Although there is still a great need for more thorough comparative studies of model fitting functions for spatial regression including multilevel capabilities, there has been much progress over recent years. Vranckx, Neyens, and Faes (2019) offer a recent comparative survey of disease mapping spatial regression, typically set in a Poisson regression framework offset by an expected count. In Bivand and Gómez-Rubio (2021), methods for estimating spatial survival models using spatial weights matrices are compared with spatial probit models.

16.3 Exercises

  1. Construct a multilevel dataset using the Athens housing data from the archived HSAR package: https://cran.r-project.org/src/contrib/Archive/HSAR/HSAR_0.5.1.tar.gz, and included in spData from version 2.2.1. At which point do the municipality department attribute values get copied out to all the point observations within each municipality department?

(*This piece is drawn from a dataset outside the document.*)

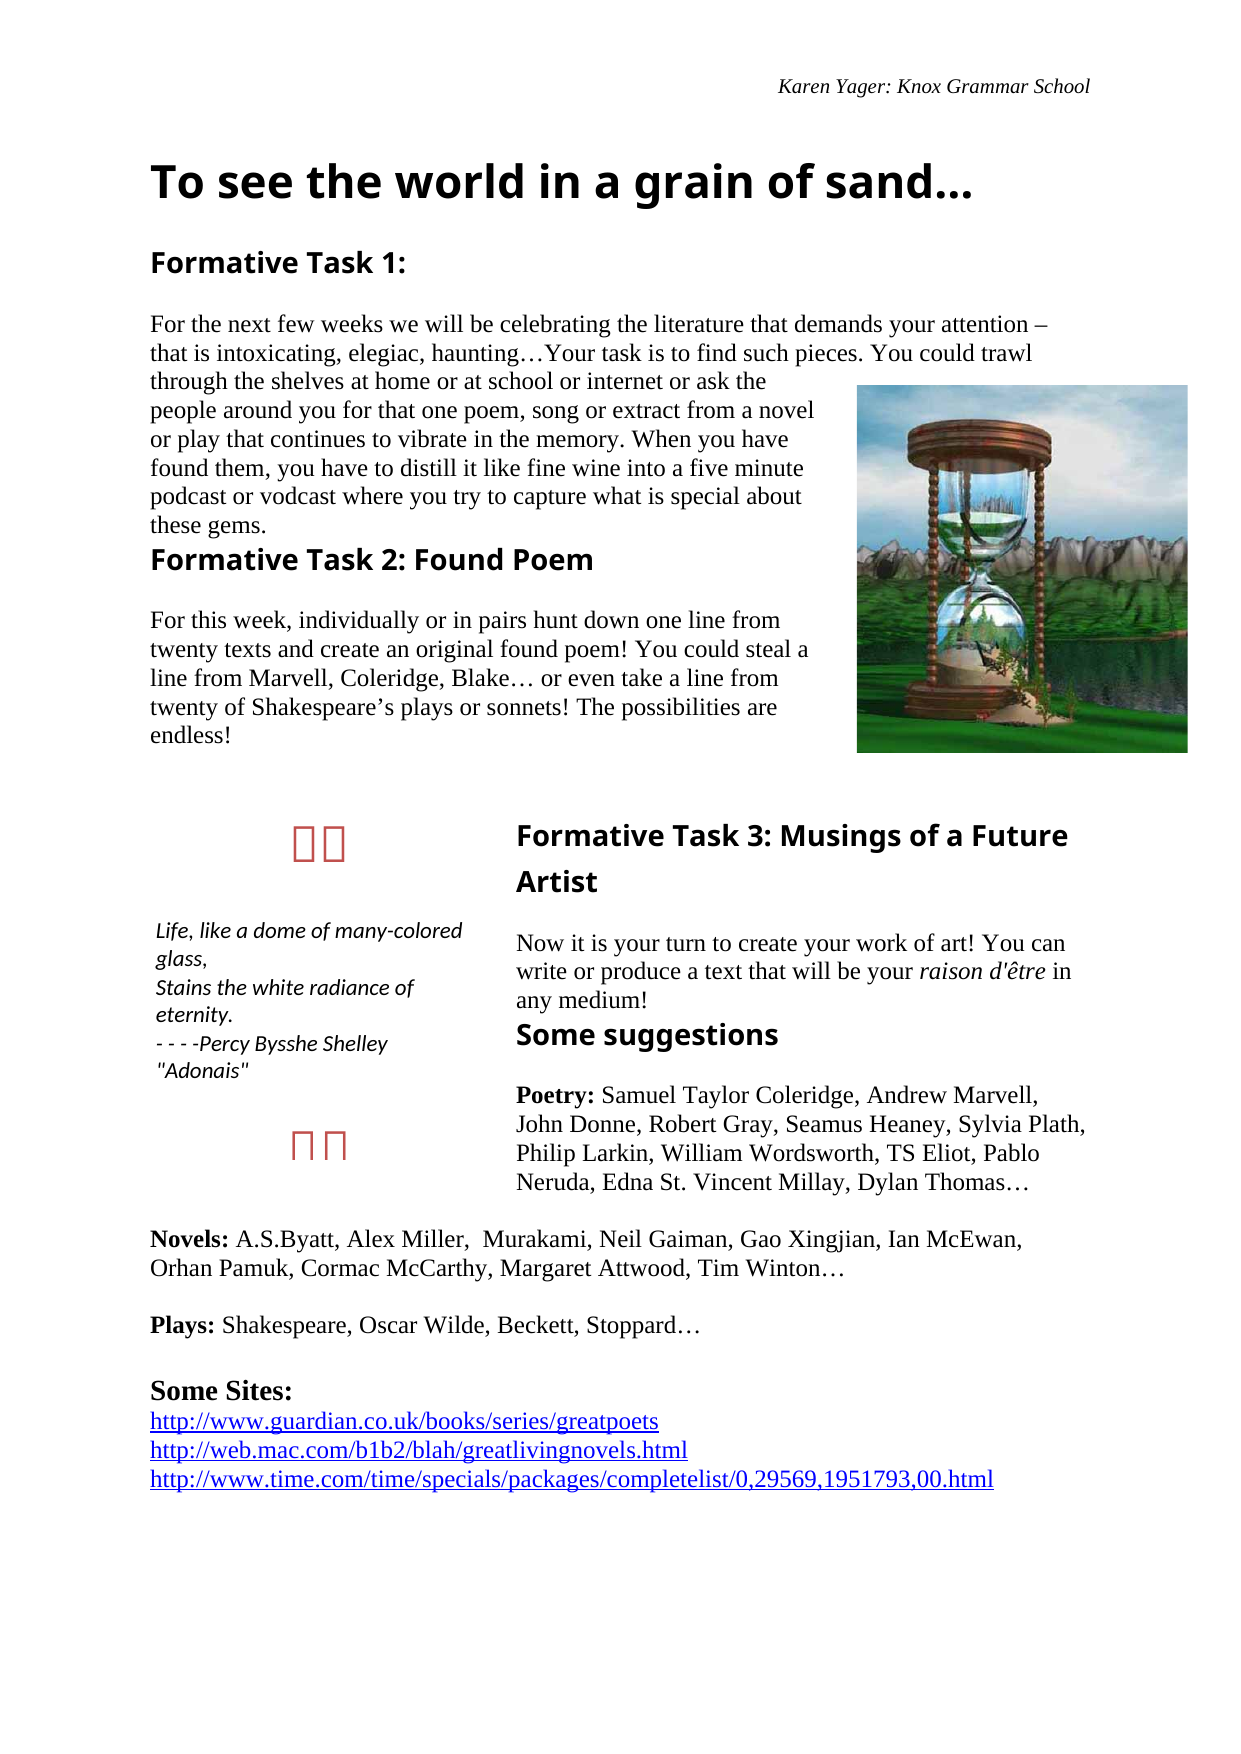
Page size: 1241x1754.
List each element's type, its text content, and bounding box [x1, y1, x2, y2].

  2. Create neighbour objects at both levels. Test greensp for spatial autocorrelation at the upper level, and then at the lower level. What has been the chief consequence of copying out the area of green spaces in square meters for the municipality departments to the point support property level?
  3. Using the formula object from the vignette, assess whether adding the copied out upper-level variables seems sensible. Use mgcv::gam to fit a linear mixed effects model (IID of num_dep identifying the municipality departments) using just the lower-level variables and the lower- and upper-level variables. Do your conclusions differ?
  4. Complete the analysis by replacing the IID random effects with an "mrf" Markov random field and the contiguity neighbour object created above. Do you think that it is reasonable to, for example, draw any conclusions based on the municipality department level variables such as greensp?